# My Savage 93 22mag



## s&w686

Got my Mueller APV mounted today on my Savage 93 22magnum using Burris XTR med rings. I'm very happy with it. It shoots pretty good too, in my opinion. I also changed the stock from the factory synthetic to a Boyds Thumbhole in Nutmeg. It feels a bunch more solid.





































*50 yard 5 shot group* from a wobbly card table. When I sighted the scope in, I never had to adjust the windage (left/right) ! Never had that happen before.


----------



## Mr Mike

Nice rig, clean .....GOOD LUCK


----------



## TexAgBQ81

That ought to give the groundhogs something to worry about. Have a few friends in Galon area that switched to the 17 hmr both say they hate it------now they can't leave home without it.


----------



## s&w686

I love my .17hmr also. It shoots great. The only downside is the wind will really move that little bullet. Here is a picture of my .17 and a 100yd target with 4 shot groups.


----------



## Rem22-250

Nice looking guns! I just recently put a 22 mag back in my gun cabinet. Had one years ago that was stolen. I like having that 100 or 125 yd. bullet around. Thanks for sharing the pics!


----------



## jason.bunzel

i was wondering if i can shoot a 22mag out of a 22 lr


----------



## s&w686

NO sir you cannot


----------

SUPPLIED INFORMATION.

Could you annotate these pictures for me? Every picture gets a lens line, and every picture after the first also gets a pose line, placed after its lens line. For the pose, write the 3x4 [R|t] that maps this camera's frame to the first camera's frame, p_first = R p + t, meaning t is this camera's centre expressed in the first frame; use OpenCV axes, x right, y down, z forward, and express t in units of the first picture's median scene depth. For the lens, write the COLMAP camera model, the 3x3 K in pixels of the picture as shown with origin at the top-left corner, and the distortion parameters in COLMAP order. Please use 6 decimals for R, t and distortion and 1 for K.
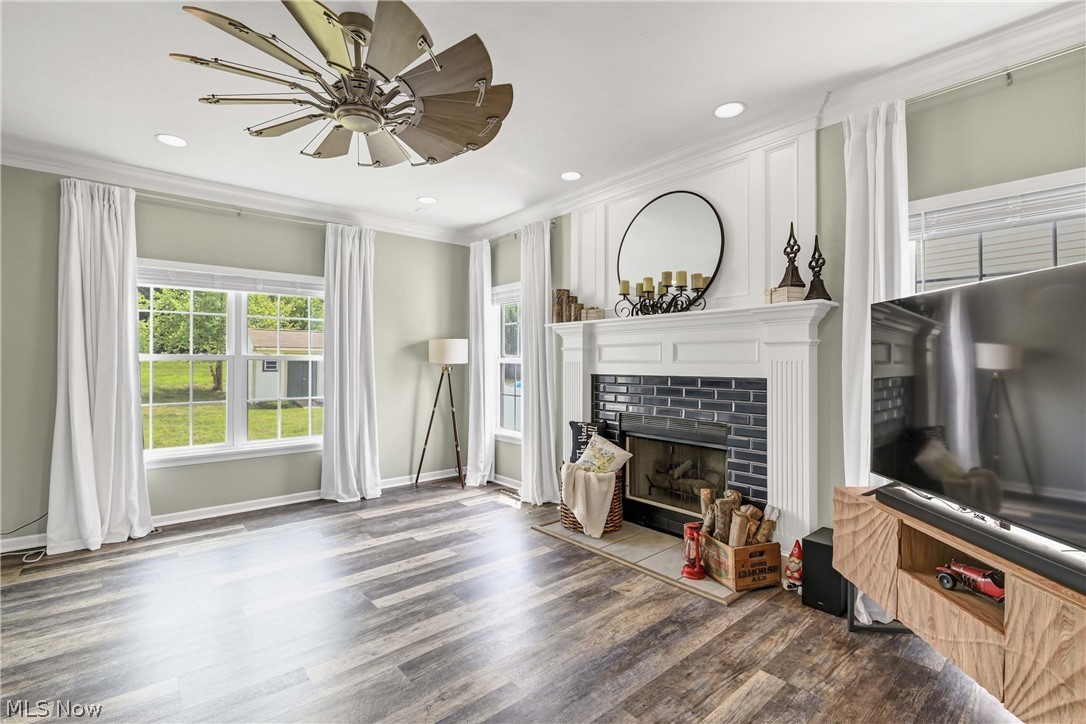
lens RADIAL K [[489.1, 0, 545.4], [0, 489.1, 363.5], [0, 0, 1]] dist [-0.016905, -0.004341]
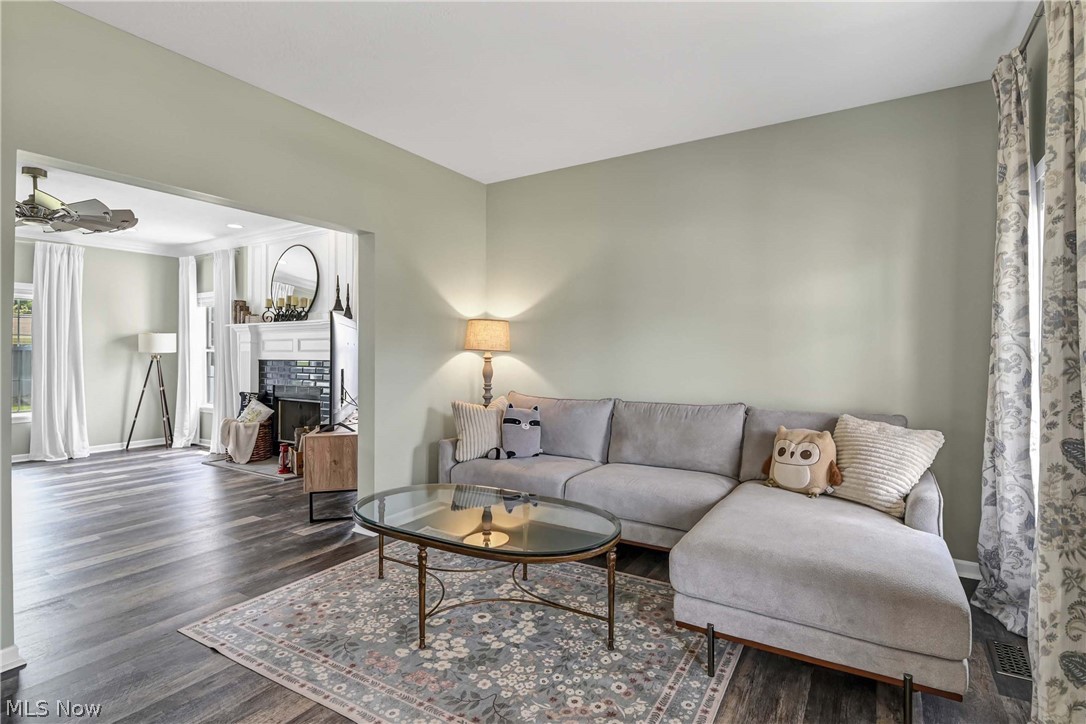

YOUR GOAL.
Answer these questions using the Savage 93 thread:
1. Which rings were used to mount the Mueller APV on the Savage 93?
2. What downside of the .17hmr does s&w686 mention?
3. What happened to the 22 mag that Rem22-250 had years ago?
The data has no connection to the Savage 93 thread.

WRITTEN REPLY.
1. Burris XTR med rings.
2. The wind will really move that little bullet.
3. It was stolen.